李顯沒管林奇心裏是如何想的,淡淡地一揮手,將侍候在側的一眾仆人們全都屏退了開去,而後目視著扭捏不安的林奇道:“林禦史可以說了罷?”
“啊,是,下官已得到準確消息,陛下那頭旨意已下,上官老大人的諡號定為‘穆直’,如今聖旨已在路上,明後日必到京師。”林奇見李顯不肯接受自個兒的歉意,心中自是無奈得很,可也沒轍,隻能是收斂了下心神,緊趕著出言稟報道。
穆直?我勒個去的,搞什麽妖娥子!嘿,看樣子這一準是武後的主意!李顯一聽這麽個莫名其妙的諡號,不由地先是一愣,可很快便猜到了其中的蹊蹺——自古以來,諡號以單字為貴,雙字大多為貶,無論是‘穆’還是‘直’都是褒義,可合在一起,那就不對味了——‘穆’通‘木’,‘穆直’不過就是‘木直’之意罷了,說的便是上官儀既木訥又魯直,這哪是啥好諡號,純粹是糟蹋人來著,偏生朝臣們還真不好再提抗議,理由麽,除了聖旨已下這一條之外,更因著‘穆’與‘直’二字皆是朝臣們所提,既然相爭不下,那索性連在一起也算是折中了罷,當然了,‘穆直’也可以解釋成堂堂正正而又剛直不屈之意,左右古文這玩意兒咋說都成理,就看從哪個角度去釋義而已。
“六哥處對此可有甚見教麽?”李顯心裏頭雖拐了無數的彎,可麵上卻依舊是淡然得很,也沒急著表態,而是問起了李賢的算路來。
“好叫殿下得知,璐王殿下有交代,一切聽憑殿下處置,殿下如何說,下官等便如何去做。”一聽李顯如此問法,林奇趕忙將李賢的話轉達了出來,同時也沒忘了表白一下自個兒。

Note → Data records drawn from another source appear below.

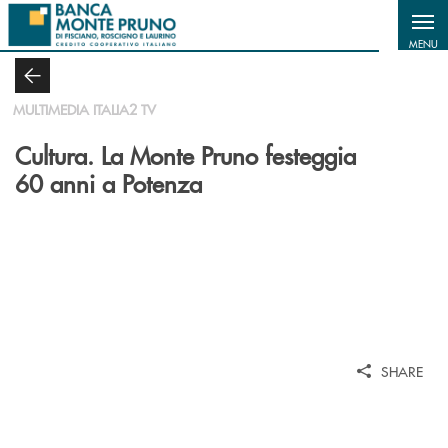
Salta al contenuto principale
MENU
MULTIMEDIA ITALIA2 TV
Cultura. La Monte Pruno festeggia
60 anni a Potenza
SHARE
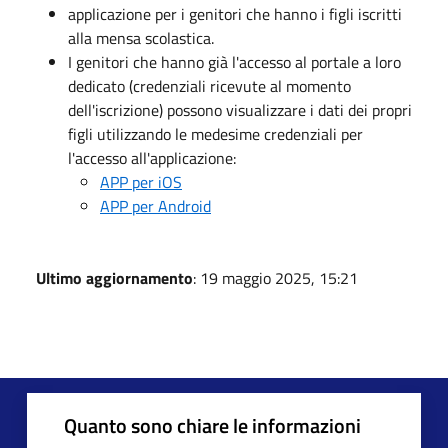
applicazione per i genitori che hanno i figli iscritti
alla mensa scolastica.
I genitori che hanno già l'accesso al portale a loro
dedicato (credenziali ricevute al momento
dell'iscrizione) possono visualizzare i dati dei propri
figli utilizzando le medesime credenziali per
l'accesso all'applicazione:
APP per iOS
APP per Android
Ultimo aggiornamento
: 19 maggio 2025, 15:21
Quanto sono chiare le informazioni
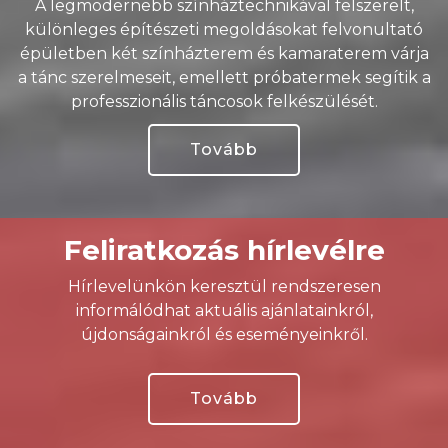
A legmodernebb színháztechnikával felszerelt,
különleges építészeti megoldásokat felvonultató
épületben két színházterem és kamaraterem várja
a tánc szerelmeseit, emellett próbatermek segítik a
professzionális táncosok felkészülését.
Tovább
Feliratkozás hírlevélre
Hírlevelünkön keresztül rendszeresen
informálódhat aktuális ajánlatainkról,
újdonságainkról és eseményeinkről.
Tovább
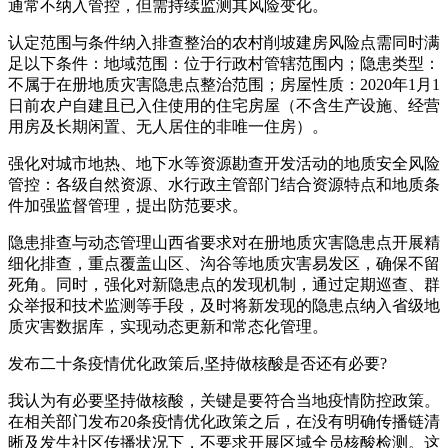
通常不纳入管控，但需持续监测其风险变化。
认定范围与条件纳入排查整治的农村削坡建房风险点需同时满
足以下条件：地域范围：位于行政村管辖范围内；隐患类型：
不属于在册地质灾害隐患点整治范围；房屋性质：2020年1月1
日前农户自建且已入住使用的住宅房屋（不含生产设施、经营
用房及长期闲置、无人居住的非唯一住房）。
强化对城市地热、地下水等资源勘查开发活动的地质安全风险
管控：各级自然资源、水行政主管部门结合资源特点和地质条
件加强监督管理，提出防范要求。
隐患排查与动态管理山西省要求对在册地质灾害隐患点开展精
细化排查，重点覆盖山区、沟谷等地质灾害易发区，确保不留
死角。同时，强化对新隐患点的发现机制，通过定期巡查、群
众举报和技术监测等手段，及时将新发现的隐患点纳入省级地
质灾害数据库，实现动态更新和常态化管理。
发布二十条疫情优化政策后,坚持做核酸是否还有必要?
我认为有必要坚持做核酸，关键是要符合当地疫情防控政策。
在相关部门发布20条疫情优化政策之后，在没有明确传播链清
晰及发生社区传播状况下，不要求开展区域全员核酸检测。这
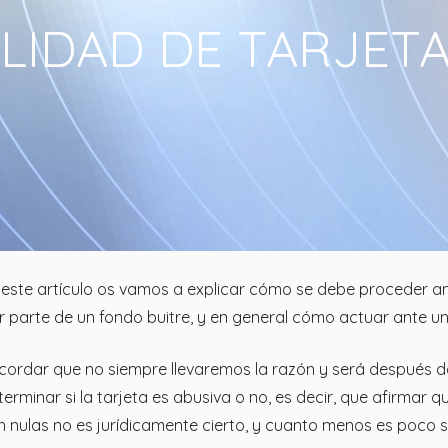
LIDAD DE TARJETA
 este artículo os vamos a explicar cómo se debe proceder a
r parte de un fondo buitre, y en general cómo actuar ante un
cordar que no siempre llevaremos la razón y será después 
terminar si la tarjeta es abusiva o no, es decir, que afirmar q
n nulas no es jurídicamente cierto, y cuanto menos es poco s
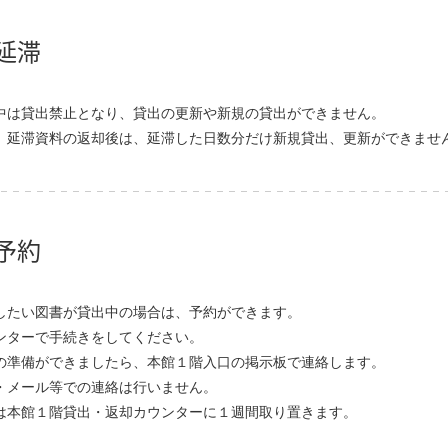
延滞
中は貸出禁止となり、貸出の更新や新規の貸出ができません。
、延滞資料の返却後は、延滞した日数分だけ新規貸出、更新ができませ
予約
したい図書が貸出中の場合は、予約ができます。
ンターで手続きをしてください。
の準備ができましたら、本館１階入口の掲示板で連絡します。
・メール等での連絡は行いません。
は本館１階貸出・返却カウンターに１週間取り置きます。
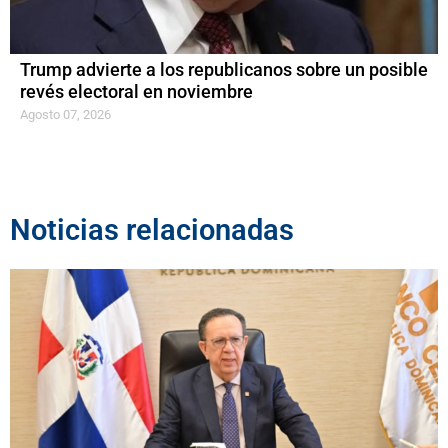
Trump advierte a los republicanos sobre un posible
revés electoral en noviembre
Agosto 07, 2026
Noticias relacionadas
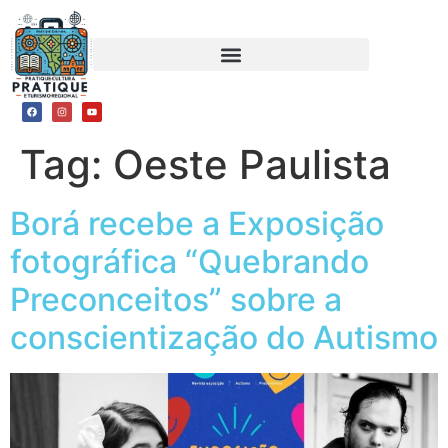
Tag:
Oeste Paulista
Borá recebe a Exposição
fotográfica “Quebrando
Preconceitos” sobre a
conscientização do Autismo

事到如今,還有個屁的事情可做,早都幹啥去了!李顯一想到原本好端端的渾水摸魚計劃就這麽被林奇的好大喜功給葬送個幹淨,心裏頭便不免有些子來了氣——原本按李顯的計劃,不那麽急著動本的話,太子這頭一上本,武媚娘那頭一準要反對,幾個來回下來,或許朝局就有的亂了,到了那時,璐王這一頭一本上去,既可以討好一下武後,又能惡心一下太子,何其樂哉,可惜這大好的劇本生生被林奇給演砸了,到了這麽個份上,木已成了舟,說啥都遲了,真要是再亂說亂動的話,隻能是自討沒趣,這一條不止是李顯心中有數,便是太子那頭一準也清楚,一句話,這場戲到此為止了!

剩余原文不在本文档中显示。